Film Review: ‘Starred Up’ [City Screen, York]

By Sep Gohardani
By March 25, 2014 August 24th, 2016 Film, Reviews

Gritty British dramas have lost their way a little bit since Guy Ritchie and Danny Dyer decided to slowly murder them from within, so ‘Starred Up’, despite a very promising trailer that suggests to us that lead actor Jack O’Connell is really coming out of his shell as an actor on the big screen, and that Ben Mendelsohn, as usual, is a wonderful cipher in this sort of film, could still have been a minefield for falling in to Vinnie Jones tropes and talk of ‘canistahs’ that have just passed in to amusing, if they ever were edgy in the first place. Luckily director David Mackenzie ends up making his best film yet and it lives up to a lot of its promise.

 

Indeed, Jack O’Connell’s performance is truly revelatory and since his character is pivotal to almost every frame of the story, it definitely has to be. His character Eric is a very nuanced, very interesting character who isn’t played as a one-note hardman in the ilk of Dyer or even Statham, and O’Connell manages to blend his more abrasive, violent side with a sensitive, more vulnerable side that despite his youthful machismo does come through in various moments throughout the film. Juxtaposing these conflicting sides of a character that could be so predictable is definitely a difficult thing to do, but O’Connell does it with a believable ease that we’re instantly on his side, even through his abrasive, violent outbursts and blatantly wrong decisions.

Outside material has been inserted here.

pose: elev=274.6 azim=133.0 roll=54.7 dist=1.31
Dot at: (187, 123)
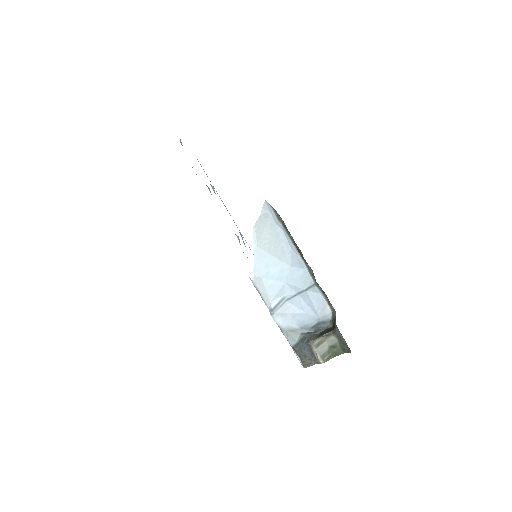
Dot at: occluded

Rupert Friend and Ben Mendelsohn also excel, playing different sides of a coin for Eric as father figures and mentors trying to help him get by in prison. Mendelsohn, who has made a career out of playing sleazebags on the big screen with a wonderful ease, plays his character predictably well, channelling a man who wants to do right by his son, but doesn’t really have the capacity to do so with his compulsive lack of empathy and controlling nature. Friend, on the other hand, plays an understanding and accepting voluntary therapist intent on helping Eric fix his problems, but who is constantly undermined by the system. It’s Jonathan Asser’s writing that truly makes his interactions with the other characters memorable, giving us an insight in to the minds of convicts and prison guards alike when  they come in to contact with him.

The success of this film comes in its no-holds-barred portrayal of British prisons and the problems and conflicts therein. Bolstered by a powerful performance by O’Connell, its grittiness is always believable and even if it may bend the truths of a real prison a bit, its exploration of the interactions between the hierarchies of a prison society is much more refined than the average prison drama. ‘Starred Up’ is an unassuming success that is definitely one of the grittiest and best films of its ilk of the past few years, even if it doesn’t quite have enough to completely blow you away.